# Power Of Simran



## Prabjyot Kaur (Dec 2, 2004)

Taken from book "Ever Existent Being (GOD) As viewed through Gurbani & Science" - by Subedar Dharam Singh

*SIMRAN *

Many homes in England have installed “Alarm System' to guard against thieves and bad characters making surprise entry.

Whenever an animal or a person enters the functional zone of the alarm, it is switched on automatically. In Gurdwara or public places, washrooms are installed with heaters for drying up washed hands instead of a towel. When the hands are placed close to the opening of the heater, it is switched 'ON' automatically and hot air blow-dries the hands. When the dried hands are withdrawn, the heater is automatically switched 'OFF'. Some entrances have automatic doors, which would open when a person approaches within a few feet. After the person has crossed, the doors are again closed automatically. There are many other implements that operate automatically and come to stop after the operation.

Normally we never pay attention to the principle behind automatic functioning. Our body always emits infrared rays that switch 'ON' the implement with our approach. As soon as we are beyond the range of operation, the implement is switched 'OFF”.

* * * * * * *

== WRITTEN TASK 1 ==
Name each automatically operating device that the Simran post describes.
== WRITTEN TASK 2 ==
Update the Simran post from "Taken from book" up to and including "making surprise entry.", changing "thieves" to "burglars".

== DATA SECTION ==
* * * * * * *

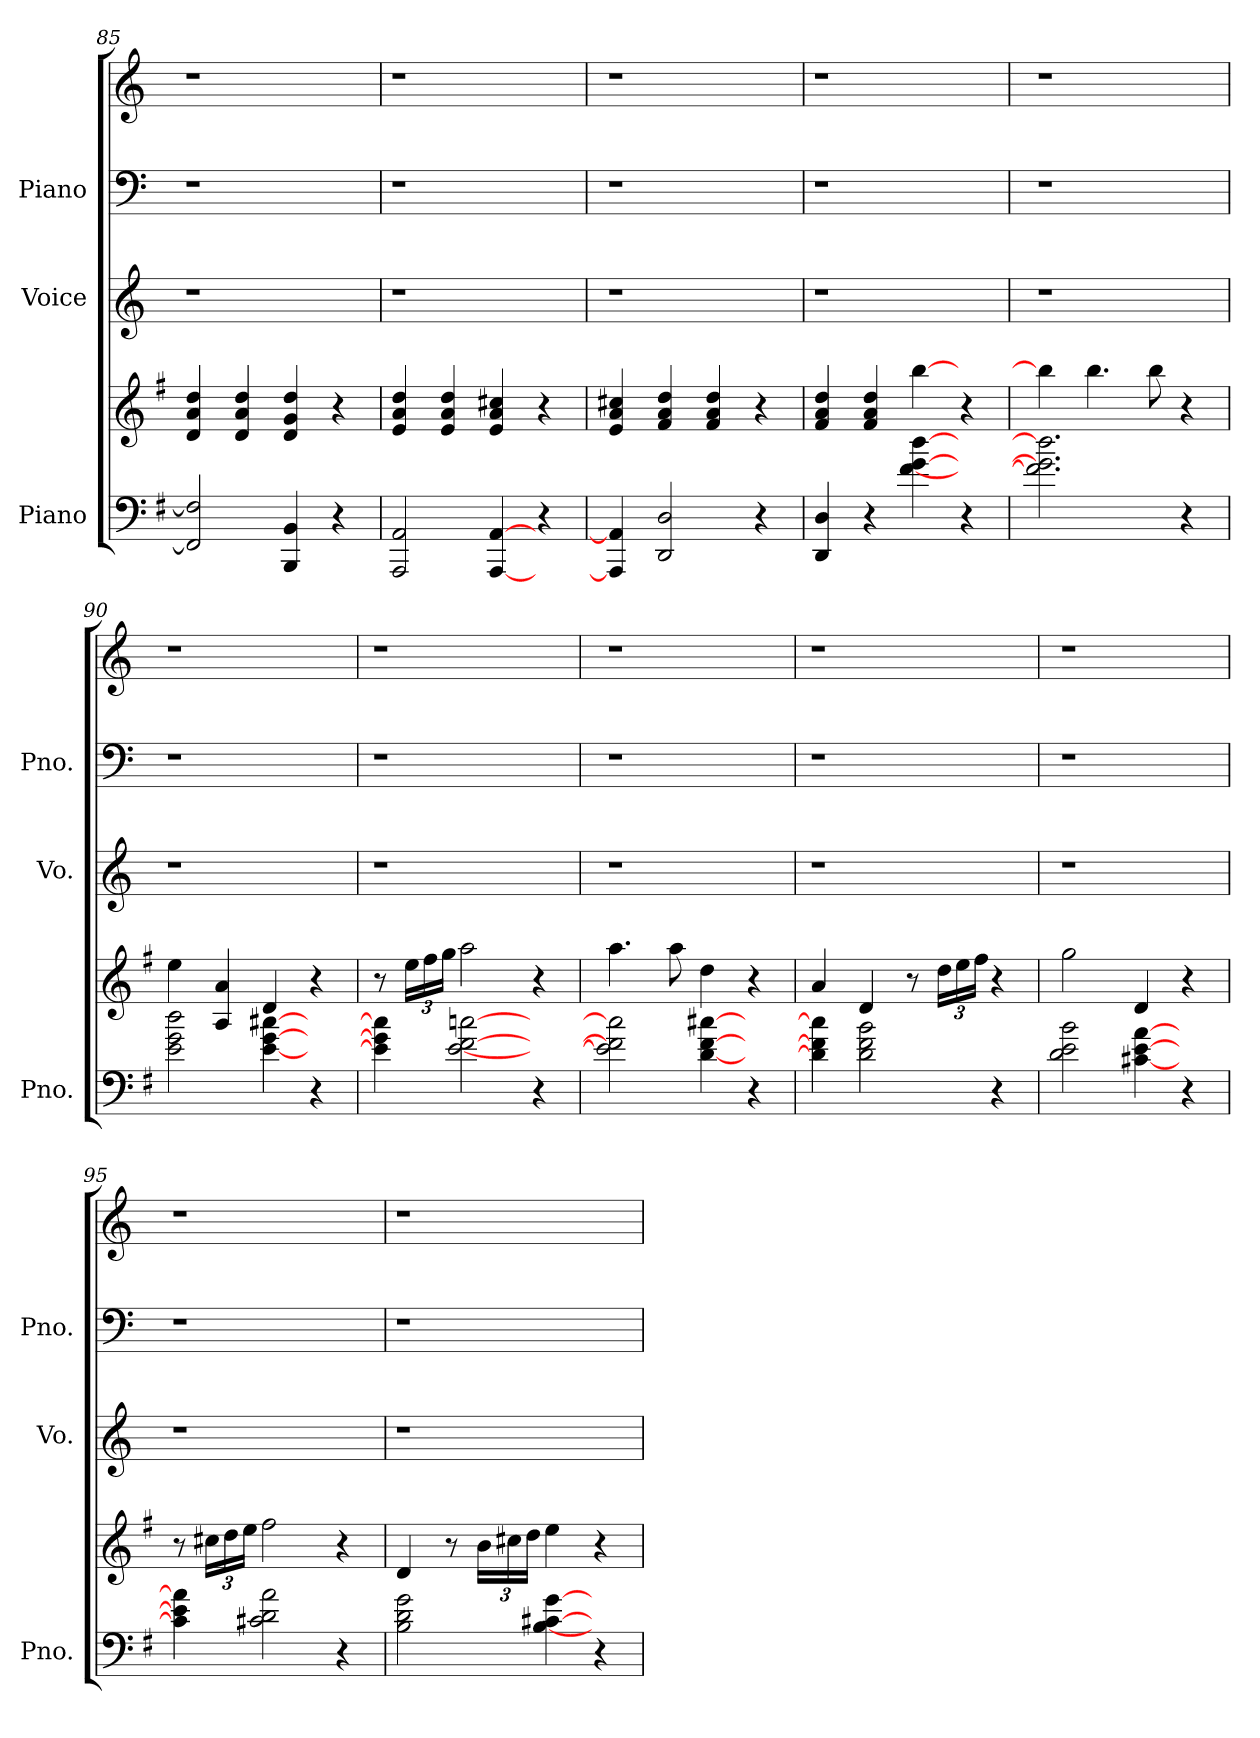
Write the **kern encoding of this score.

* * * * * * *

== FINAL ANSWER 1 ==
- The alarm system installed in homes in England
- The heaters in washrooms that blow-dry washed hands
- The automatic doors at some entrances

== FINAL ANSWER 2 ==
Taken from book "Ever Existent Being (GOD) As viewed through Gurbani & Science" - by Subedar Dharam Singh

*SIMRAN *

Many homes in England have installed “Alarm System' to guard against burglars and bad characters making surprise entry.